Uma decisão da Corte Interamericana de Direitos Humanos (Corte IDH) pode mudar regras sobre abordagens policiais, que passam a ser consideradas arbitrárias caso não encontrem motivação em elementos objetivos e verificáveis aos olhos da Justiça.

A sentença contra o Estado argentino por duas diferentes detenções ilegais ocorridas em 1992 e 1998, em Buenos Aires, vale para todos os países sob a jurisdição do tribunal, incluindo o Brasil. O caso Fernández Prieto & Tumbeiro vs. Argentina, julgado no dia 1º de setembro, trata de abordagens policiais justificadas apenas por “atitude suspeita” (a “fundada suspeita” no Brasil).

Embora tenham sido encontradas drogas com ambos os acusados, suas detenções foram consideradas ilegais pela corte, o que se desdobra em nulidades processuais. O Estado argentino terá ainda de pagar a Carlos Alberto Fernández Prieto e a Carlos Alejandro Tumbeiro indenizações que equivalem a R$ 220 mil e R$ 168 mil, respectivamente.

Em junho, o IDDD (Instituto de Defesa do Direito de Defesa) foi admitido como amigo da corte no julgamento. Apresentamos informações sobre o contexto brasileiro e insistimos na necessidade de limites para o conceito de “fundada suspeita”, que hoje é carta branca para abordagens discriminatórias.

Somente em 2019, em São Paulo, foram mais de 15 milhões de abordagens, com menos de 1% delas resultando em prisões em flagrante. O procedimento tem como alvos preferenciais jovens negros e constitui prática de racismo institucional das polícias. Já a Justiça, que deveria exercer o controle constitucional das prisões após essas abordagens, tem feito o oposto e segue contribuindo para o problema.

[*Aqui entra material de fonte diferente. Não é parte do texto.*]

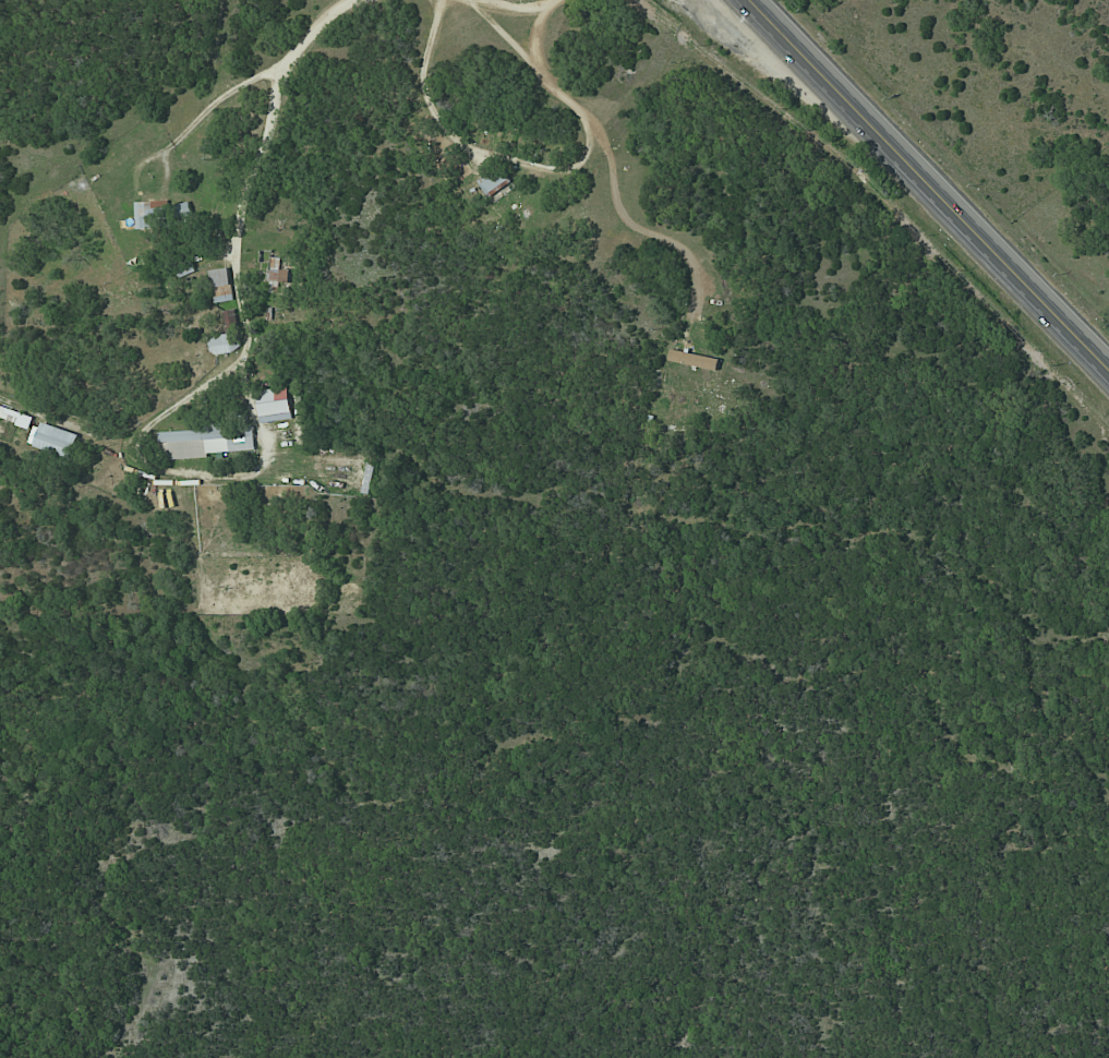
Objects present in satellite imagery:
road: (1070, 1)
road: (517, 5)
road: (1087, 32)
road: (507, 38)
road: (308, 41)
road: (206, 115)
road: (533, 165)
building: (494, 183)
road: (929, 185)
road: (637, 229)
building: (279, 272)
building: (220, 285)
building: (230, 318)
building: (223, 343)
building: (693, 360)
road: (207, 384)
building: (273, 405)
building: (15, 415)
road: (67, 421)
building: (54, 439)
building: (205, 441)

A sentença da Corte IDH não deixa dúvida de que prisões sem ordens judiciais só podem acontecer mediante a existência de elementos objetivos, cumprindo os requisitos de finalidade legítima, idoneidade e proporcionalidade. O tribunal internacional dá uma lição às cortes brasileiras sobre como criar barreiras ao ciclo vicioso do racismo na Justiça criminal. Este se inicia nas ruas, assumindo a forma de “intuição”, “faro” ou “tirocínio” policiais, e termina em julgamentos que sacramentam tais detenções.

Para o Brasil, uma das principais consequências da condenação da Argentina é que a Corte IDH estabeleceu parâmetros para todos os países em sua jurisdição. Estes devem especificar as situações objetivas em que se justifica a busca pessoal e em veículos.

A decisão é uma vitória para o direito de defesa. Os tribunais brasileiros, valendo-se do precedente, precisam se posicionar com cada vez mais força, explicitando que as abordagens policiais, quando convertem-se em prática institucionalizada de discriminação, desrespeitam o princípio de igualdade perante a lei e não podem ser legitimadas pela Justiça. Ademais, extrapolando aspectos puramente legais, não se pode perder de vista o impacto perverso nas vidas de jovens negros, cotidianamente vigiadas, ameaçadas e violadas por um Estado policial.